> [The problem]:
From the entries below, copy each line in which the word "pixels" occurs.

Source data
= = = =

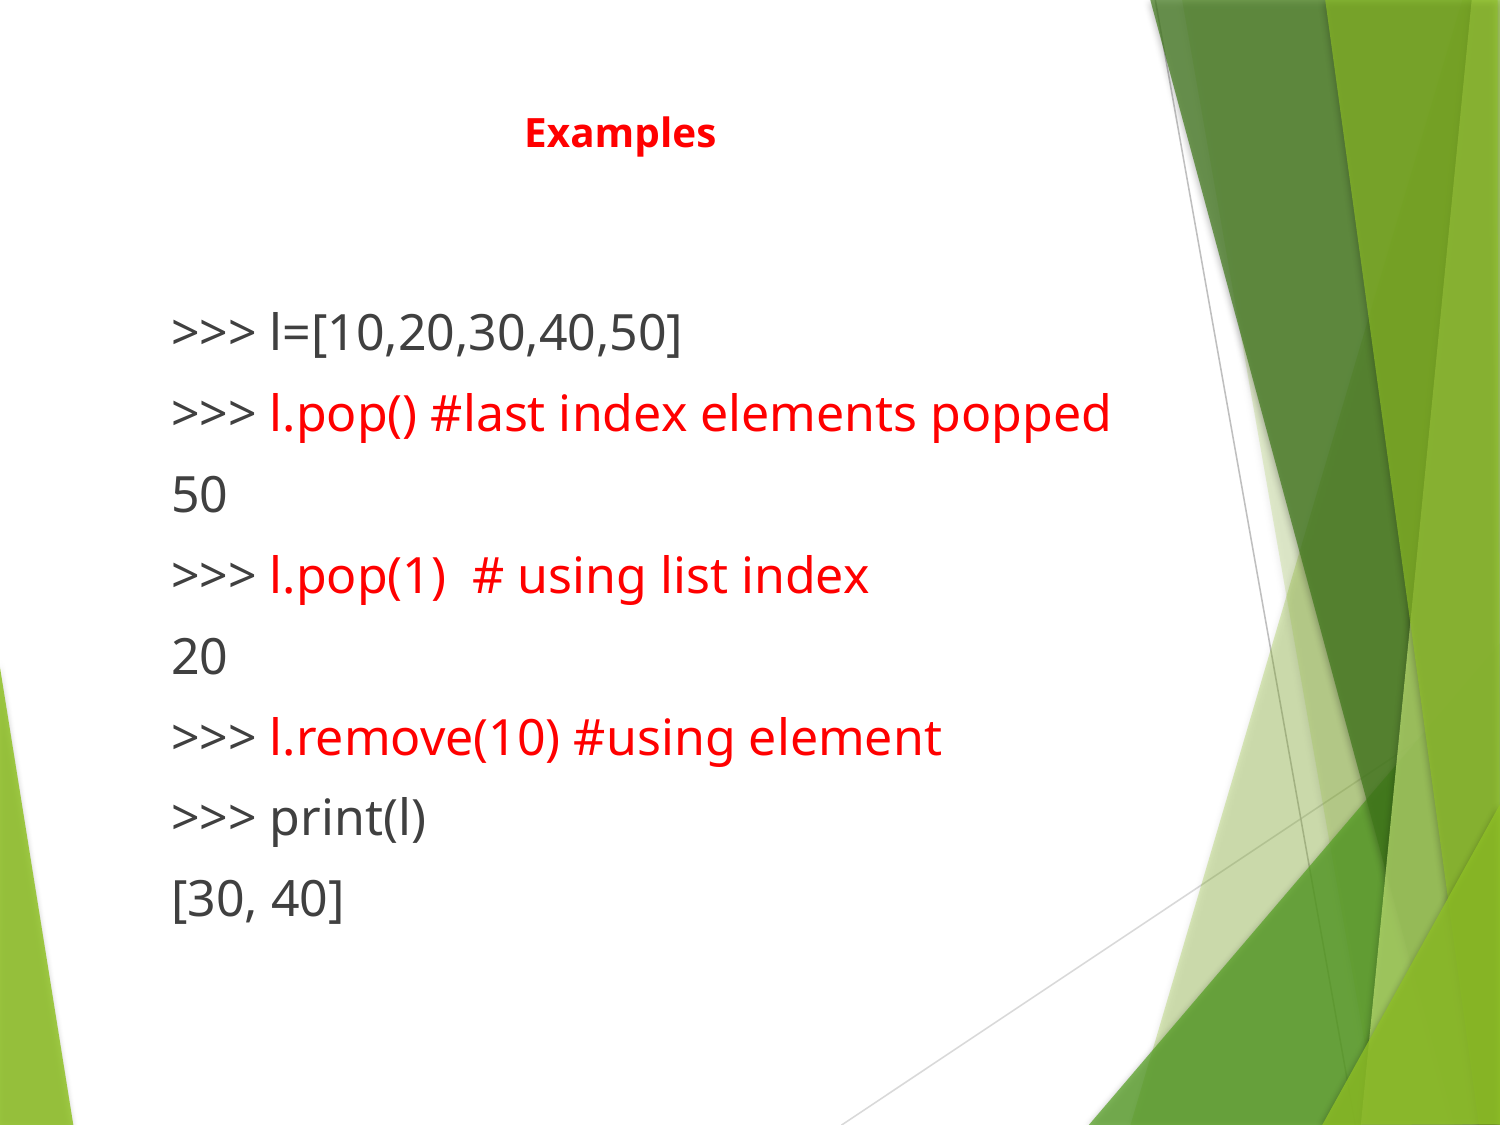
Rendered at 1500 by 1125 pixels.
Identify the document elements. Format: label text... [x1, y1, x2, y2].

title Examples [99, 99, 1142, 212]
list >>> l=[10,20,30,40,50] >>> l.pop() #last index elements popped 50 >>> l.pop(1) # using list index 20 >>> l.remove(10) #using element >>> print(l) [30, 40] [99, 212, 1142, 991]
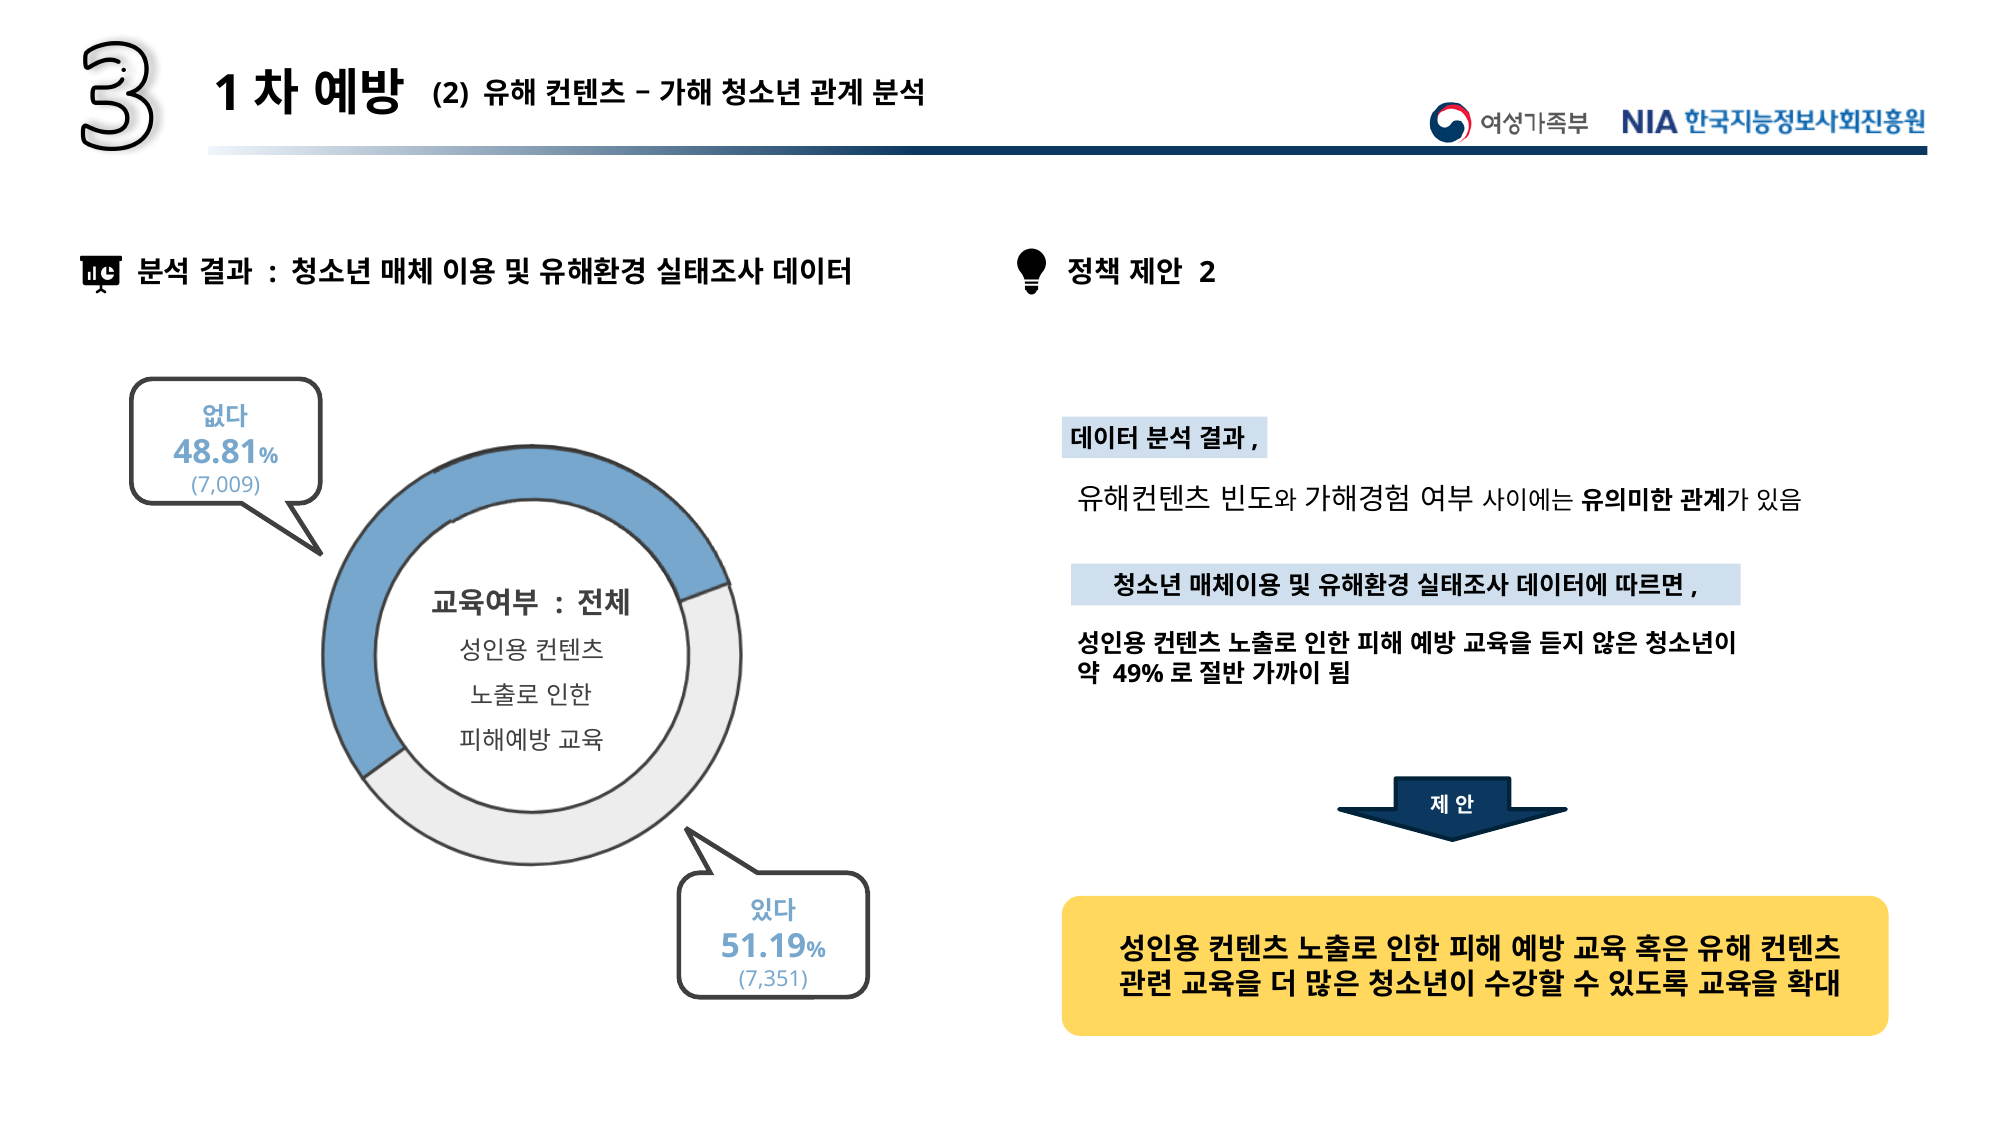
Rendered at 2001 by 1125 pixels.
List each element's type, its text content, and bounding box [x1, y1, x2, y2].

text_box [1339, 778, 1566, 840]
picture [80, 253, 122, 296]
picture [1008, 248, 1055, 295]
text_box 데이터 분석 결과, [1061, 416, 1268, 459]
text_box 청소년 매체이용 및 유해환경 실태조사 데이터에 따르면, [1071, 563, 1741, 606]
title 1차 예방 [198, 59, 441, 130]
list (2) 유해 컨텐츠 – 가해 청소년 관계 분석 [426, 61, 1203, 127]
picture [1421, 93, 1598, 148]
text_box [1033, 537, 1861, 723]
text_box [131, 294, 868, 998]
picture [62, 41, 172, 151]
text_box 정책 제안 2 [1061, 247, 1584, 295]
text_box 분석 결과 : 청소년 매체 이용 및 유해환경 실태조사 데이터 [131, 247, 878, 295]
picture [1609, 86, 1942, 148]
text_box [1061, 895, 1889, 1036]
text_box [1033, 390, 1861, 537]
text_box 유해컨텐츠 빈도와 가해경험 여부 사이에는 유의미한 관계가 있음 [1071, 474, 1836, 522]
text_box 성인용 컨텐츠 노출로 인한 피해 예방 교육을 듣지 않은 청소년이 약 49%로 절반 가까이 됨 [1071, 621, 1836, 694]
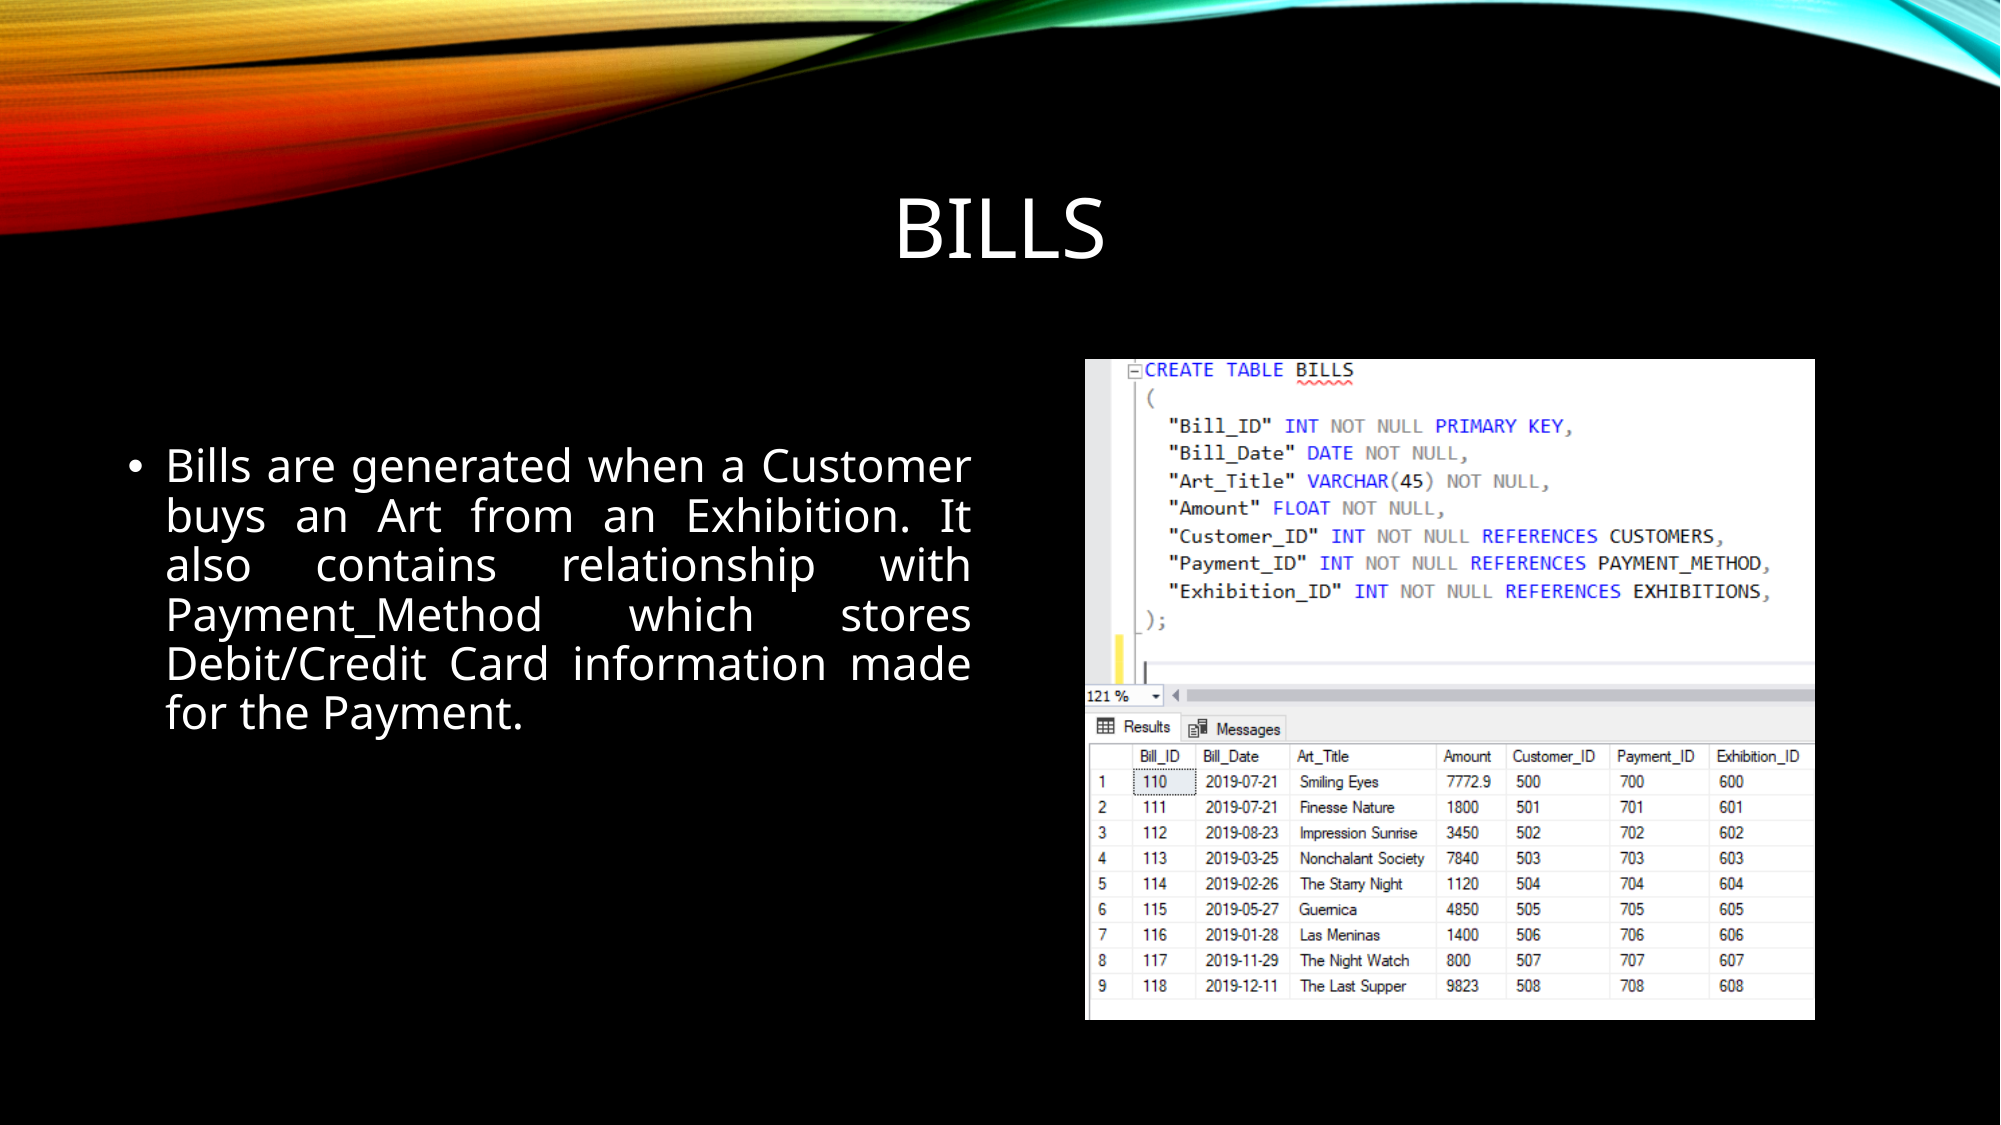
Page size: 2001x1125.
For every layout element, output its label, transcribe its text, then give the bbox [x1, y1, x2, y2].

list Bills are generated when a Customer buys an Art from an Exhibition. It also contains relationship with Payment_Method which stores Debit/Credit Card information made for the Payment. [112, 360, 988, 1021]
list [1085, 359, 1815, 1021]
picture [0, 0, 2000, 237]
title BILLS [112, 125, 1888, 338]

= = = =

> [Response below]:
Rendered at 1500 by 1125 pixels.
Rendered at 2001 by 1125 pixels.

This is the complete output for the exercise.